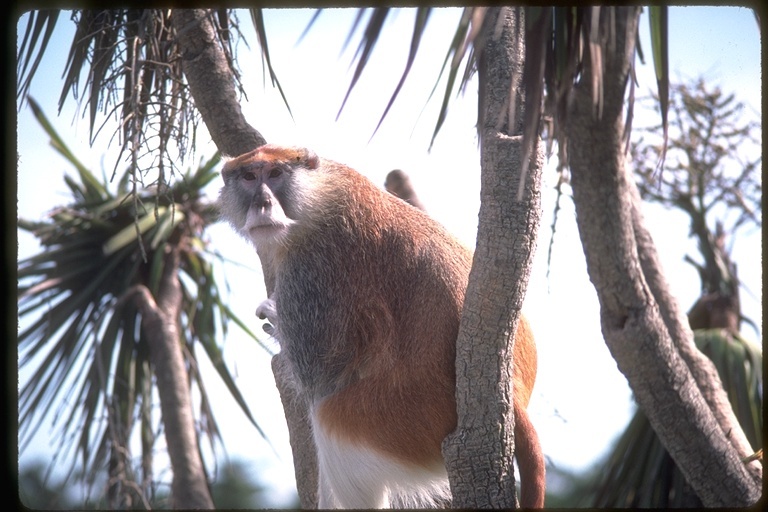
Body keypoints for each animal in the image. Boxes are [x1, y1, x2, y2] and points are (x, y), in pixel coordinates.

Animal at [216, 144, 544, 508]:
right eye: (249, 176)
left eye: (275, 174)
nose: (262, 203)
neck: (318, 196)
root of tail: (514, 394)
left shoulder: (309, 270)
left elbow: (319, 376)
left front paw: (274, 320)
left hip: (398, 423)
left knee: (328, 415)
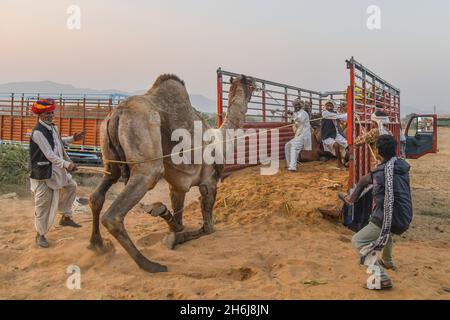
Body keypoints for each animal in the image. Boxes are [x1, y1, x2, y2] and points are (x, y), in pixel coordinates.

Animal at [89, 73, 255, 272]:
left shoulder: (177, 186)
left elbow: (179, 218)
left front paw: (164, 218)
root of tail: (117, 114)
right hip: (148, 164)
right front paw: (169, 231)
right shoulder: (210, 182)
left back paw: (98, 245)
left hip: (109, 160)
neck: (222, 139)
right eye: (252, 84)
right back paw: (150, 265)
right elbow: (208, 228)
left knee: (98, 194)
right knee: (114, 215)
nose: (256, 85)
* * *
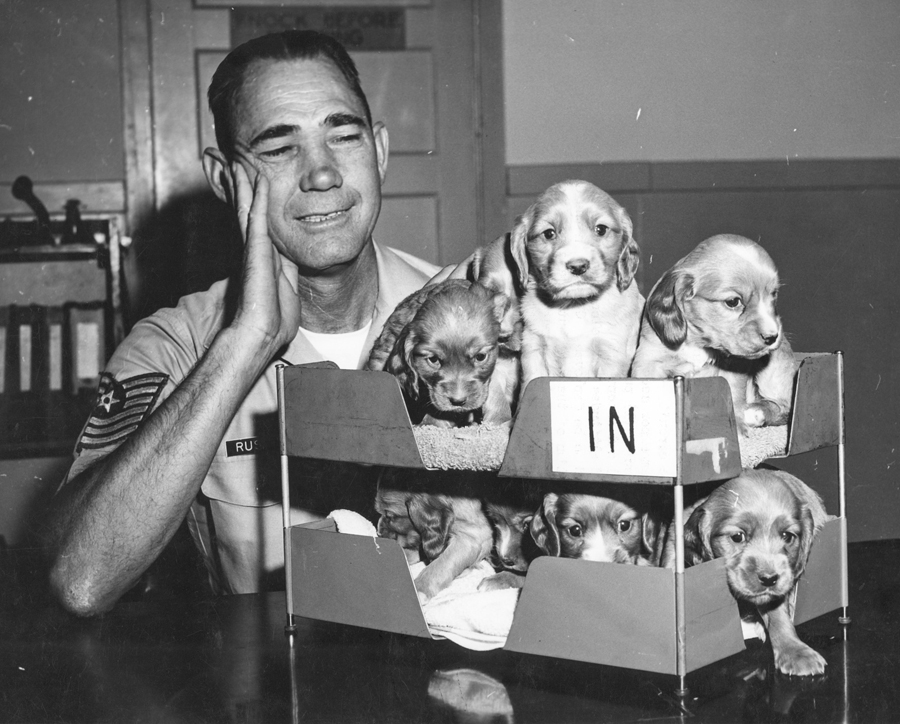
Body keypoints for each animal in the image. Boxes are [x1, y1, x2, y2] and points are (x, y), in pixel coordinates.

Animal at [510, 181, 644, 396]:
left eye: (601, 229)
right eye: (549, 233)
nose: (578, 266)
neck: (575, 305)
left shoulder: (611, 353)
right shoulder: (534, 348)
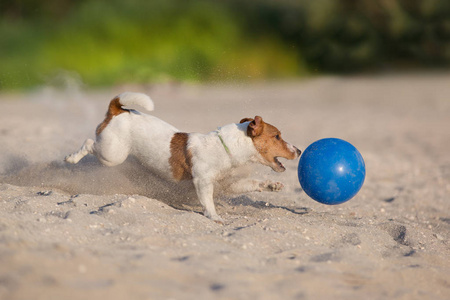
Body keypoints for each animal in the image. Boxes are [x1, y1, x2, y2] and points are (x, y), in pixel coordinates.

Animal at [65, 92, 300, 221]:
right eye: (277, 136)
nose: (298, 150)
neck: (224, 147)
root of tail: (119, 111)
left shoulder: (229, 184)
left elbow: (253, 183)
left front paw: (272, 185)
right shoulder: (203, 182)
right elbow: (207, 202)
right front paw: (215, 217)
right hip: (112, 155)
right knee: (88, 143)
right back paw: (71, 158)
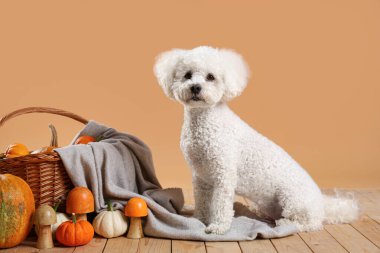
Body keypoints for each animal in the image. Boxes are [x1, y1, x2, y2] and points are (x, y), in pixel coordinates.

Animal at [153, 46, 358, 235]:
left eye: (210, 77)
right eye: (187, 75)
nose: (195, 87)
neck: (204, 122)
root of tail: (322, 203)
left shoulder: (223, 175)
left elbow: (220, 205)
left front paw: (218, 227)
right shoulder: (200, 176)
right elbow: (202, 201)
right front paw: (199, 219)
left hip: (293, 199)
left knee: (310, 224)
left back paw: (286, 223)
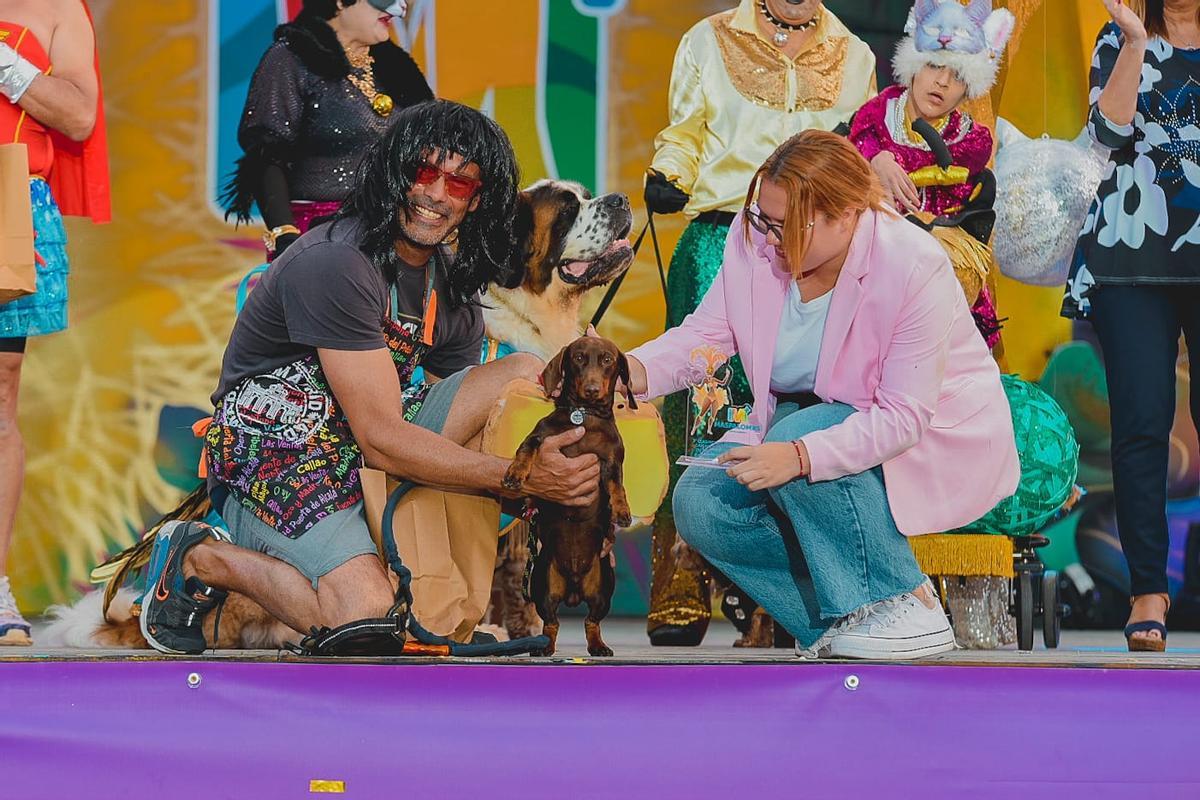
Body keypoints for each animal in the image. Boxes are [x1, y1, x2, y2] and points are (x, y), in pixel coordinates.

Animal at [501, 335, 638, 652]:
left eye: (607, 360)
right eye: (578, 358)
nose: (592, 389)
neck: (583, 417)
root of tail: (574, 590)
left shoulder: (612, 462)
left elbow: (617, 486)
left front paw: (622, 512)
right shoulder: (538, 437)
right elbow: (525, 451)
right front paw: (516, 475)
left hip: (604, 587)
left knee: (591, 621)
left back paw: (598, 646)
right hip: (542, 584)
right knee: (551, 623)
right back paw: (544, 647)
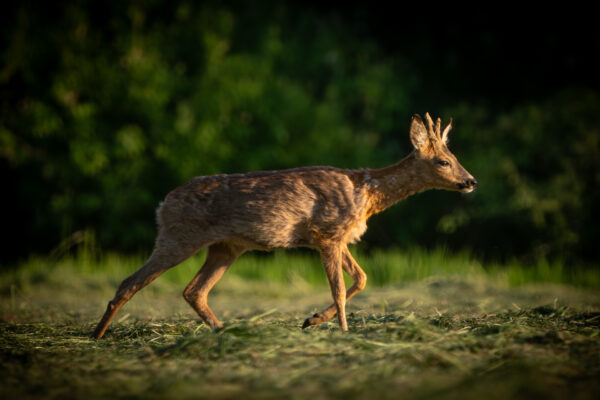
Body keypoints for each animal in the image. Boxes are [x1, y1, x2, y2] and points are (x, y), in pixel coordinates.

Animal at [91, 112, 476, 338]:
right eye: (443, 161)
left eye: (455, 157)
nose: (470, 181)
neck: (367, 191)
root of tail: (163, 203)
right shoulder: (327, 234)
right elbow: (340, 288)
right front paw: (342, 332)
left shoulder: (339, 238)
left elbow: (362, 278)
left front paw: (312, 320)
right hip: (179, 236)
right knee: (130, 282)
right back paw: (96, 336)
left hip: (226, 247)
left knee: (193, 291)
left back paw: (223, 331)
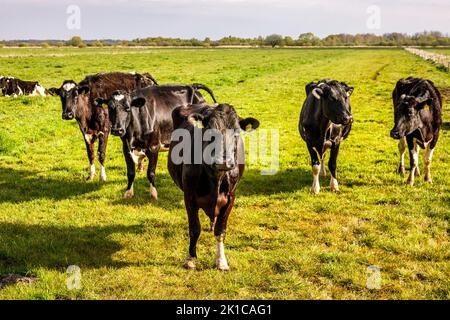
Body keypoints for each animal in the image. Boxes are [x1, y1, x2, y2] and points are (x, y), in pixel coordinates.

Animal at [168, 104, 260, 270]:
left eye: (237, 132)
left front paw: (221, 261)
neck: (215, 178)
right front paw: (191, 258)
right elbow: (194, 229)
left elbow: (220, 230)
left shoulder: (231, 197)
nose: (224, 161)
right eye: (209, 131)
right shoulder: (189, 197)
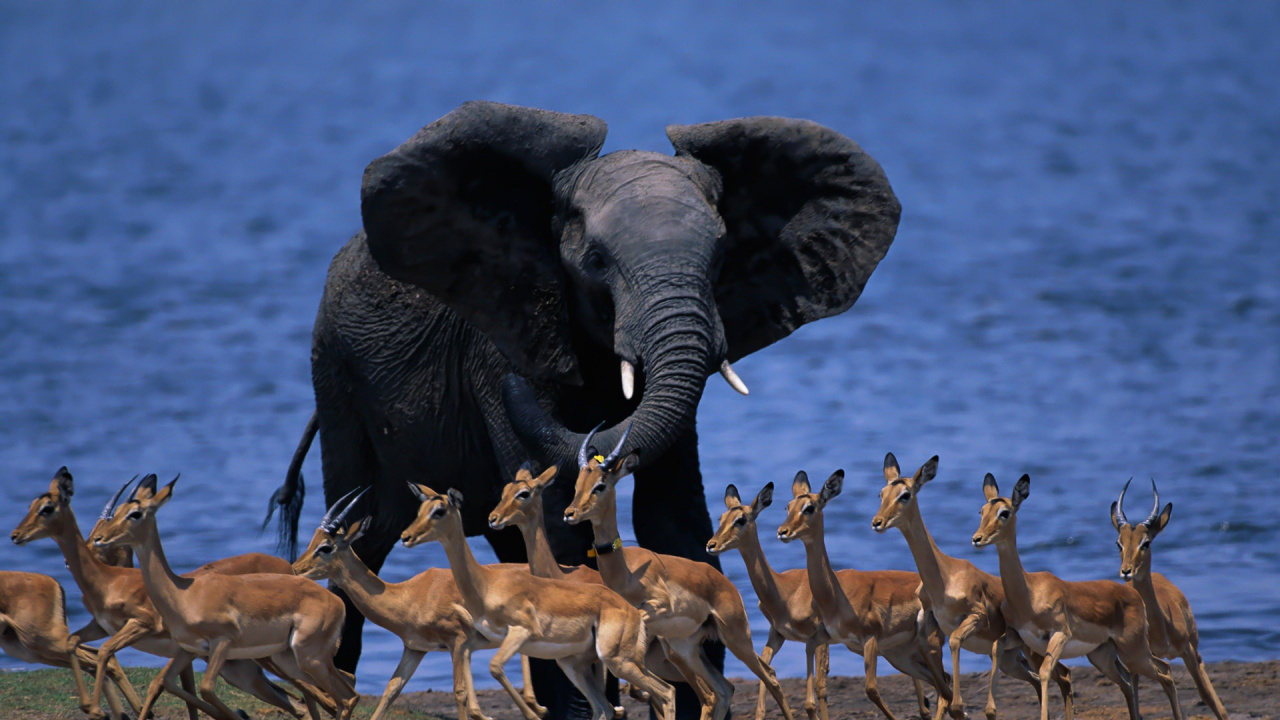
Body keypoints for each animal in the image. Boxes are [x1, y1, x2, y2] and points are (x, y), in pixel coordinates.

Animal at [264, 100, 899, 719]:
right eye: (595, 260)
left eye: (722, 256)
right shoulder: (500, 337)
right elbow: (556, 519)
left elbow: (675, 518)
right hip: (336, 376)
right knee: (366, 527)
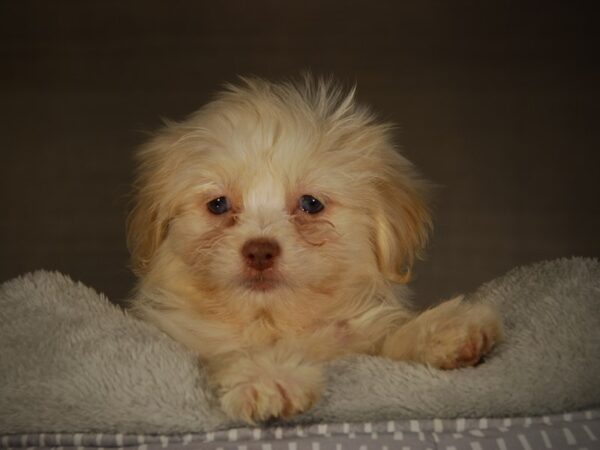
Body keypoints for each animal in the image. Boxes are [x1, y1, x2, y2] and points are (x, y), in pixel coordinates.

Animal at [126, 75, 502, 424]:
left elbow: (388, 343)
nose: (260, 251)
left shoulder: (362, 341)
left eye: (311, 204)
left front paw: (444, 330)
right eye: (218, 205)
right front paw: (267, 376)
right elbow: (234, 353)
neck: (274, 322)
--
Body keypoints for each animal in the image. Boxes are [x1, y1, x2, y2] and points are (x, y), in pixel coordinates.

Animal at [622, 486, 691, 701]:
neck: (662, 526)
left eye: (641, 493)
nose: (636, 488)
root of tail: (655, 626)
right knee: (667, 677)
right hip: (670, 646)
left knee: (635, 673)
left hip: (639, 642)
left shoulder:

■ **EXERCISE PROMPT**:
Return word for word the lines above from the line with "right shoulder: (210, 182)" to the line with "nose: (256, 85)", including both and leaving out all others.

■ **SOLUTION FOR THIS EXERCISE**:
right shoulder: (210, 182)
left back paw: (98, 245)
left hip: (109, 160)
neck: (222, 139)
right eye: (252, 84)
right back paw: (150, 265)
right elbow: (208, 228)
left knee: (98, 194)
right knee: (114, 215)
nose: (256, 85)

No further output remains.